Ou seja, a China está a adiar por um ano a implementação do novo e rigoroso regime de controlos sobre a exportação de terras raras, anunciado a 9 de outubro último, cujo anúncio abalou os mercados e causou problemas de abastecimento nas cadeiras de abastecimento globais. Pequim afirmou também que irá flexibilizar a proibição de exportação de chips da empresa Nexperia, da China, imposta após a intervenção do Governo holandês, na sede da empresa nos Países Baixos, alegando motivos de segurança nacional – uma crise que colocou a indústria automóvel europeia em xeque.
Estes anúncios realçam, uma vez mais, a extrema fragilidade da União Europeia nas negociações com as duas grandes potências. Apesar das repetidas tentativas, Bruxelas não conseguiu chegar a um acordo bilateral específico com a China, tendo de se contentar com os termos acordados entre Xi e Trump.
De facto, os especialistas de Bruxelas e da China realizaram na passada sexta-feira um dia inteiro de negociações comerciais a nível técnico na capital belga, que não resultaram em ganhos significativos para a União Europeia. “Diálogo construtivo com o Ministério do Comércio da China. A China confirmou que a suspensão dos controlos de exportação em outubro aplica-se à União Europeia”, salientou nas redes sociais Maros Sefcovic, comissário europeu do Comércio. “Ambas as partes reafirmaram o seu compromisso de continuar o diálogo para melhorar a implementação das políticas de controlo das exportações”, acrescentou.
Bruxelas está a queixar-se dos problemas causados pelo sistema de licenciamento de exportação de terras raras que a China introduziu em abril último, uma vez que apenas 50% dos pedidos da UE foram processados corretamente para que as empresas recebam estes materiais essenciais.

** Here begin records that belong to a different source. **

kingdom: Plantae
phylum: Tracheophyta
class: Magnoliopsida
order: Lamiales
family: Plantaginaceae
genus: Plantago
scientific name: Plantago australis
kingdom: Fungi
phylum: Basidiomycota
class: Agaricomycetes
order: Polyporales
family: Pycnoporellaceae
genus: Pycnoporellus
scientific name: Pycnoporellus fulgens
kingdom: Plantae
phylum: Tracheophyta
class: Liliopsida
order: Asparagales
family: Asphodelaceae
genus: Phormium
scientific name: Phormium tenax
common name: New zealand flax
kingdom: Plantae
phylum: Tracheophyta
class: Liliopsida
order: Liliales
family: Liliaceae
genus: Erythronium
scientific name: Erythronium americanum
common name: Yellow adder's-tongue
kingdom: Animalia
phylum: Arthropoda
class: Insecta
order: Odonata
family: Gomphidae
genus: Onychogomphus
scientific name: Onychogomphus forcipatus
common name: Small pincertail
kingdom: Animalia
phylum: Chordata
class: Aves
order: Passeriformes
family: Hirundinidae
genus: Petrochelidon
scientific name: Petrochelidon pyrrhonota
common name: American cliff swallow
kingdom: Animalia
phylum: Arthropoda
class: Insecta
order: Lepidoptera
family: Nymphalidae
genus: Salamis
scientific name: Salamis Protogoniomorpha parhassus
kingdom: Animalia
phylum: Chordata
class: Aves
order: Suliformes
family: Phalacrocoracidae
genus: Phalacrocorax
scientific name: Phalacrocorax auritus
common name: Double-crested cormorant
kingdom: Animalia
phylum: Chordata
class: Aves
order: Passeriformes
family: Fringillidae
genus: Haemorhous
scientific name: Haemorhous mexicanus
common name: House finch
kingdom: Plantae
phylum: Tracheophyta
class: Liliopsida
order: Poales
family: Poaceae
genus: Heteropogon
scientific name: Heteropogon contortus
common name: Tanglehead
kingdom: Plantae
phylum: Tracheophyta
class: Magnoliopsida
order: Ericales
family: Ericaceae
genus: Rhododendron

Os elementos de terras raras são ingredientes essenciais para indústrias estratégicas como a automóvel, a militar e a de fabrico de semicondutores. Pequim produz 90% dos elementos de terras raras refinados e ímanes de terras raras do mundo.
Von der Leyen está a preparar um novo plano denominado RESourceEU, que visa garantir o acesso a fontes alternativas de matérias-primas essenciais para a indústria europeia, promovendo novos acordos com países como a Ucrânia, Austrália, Canadá, Cazaquistão, Usbequistão, Chile e Gronelândia.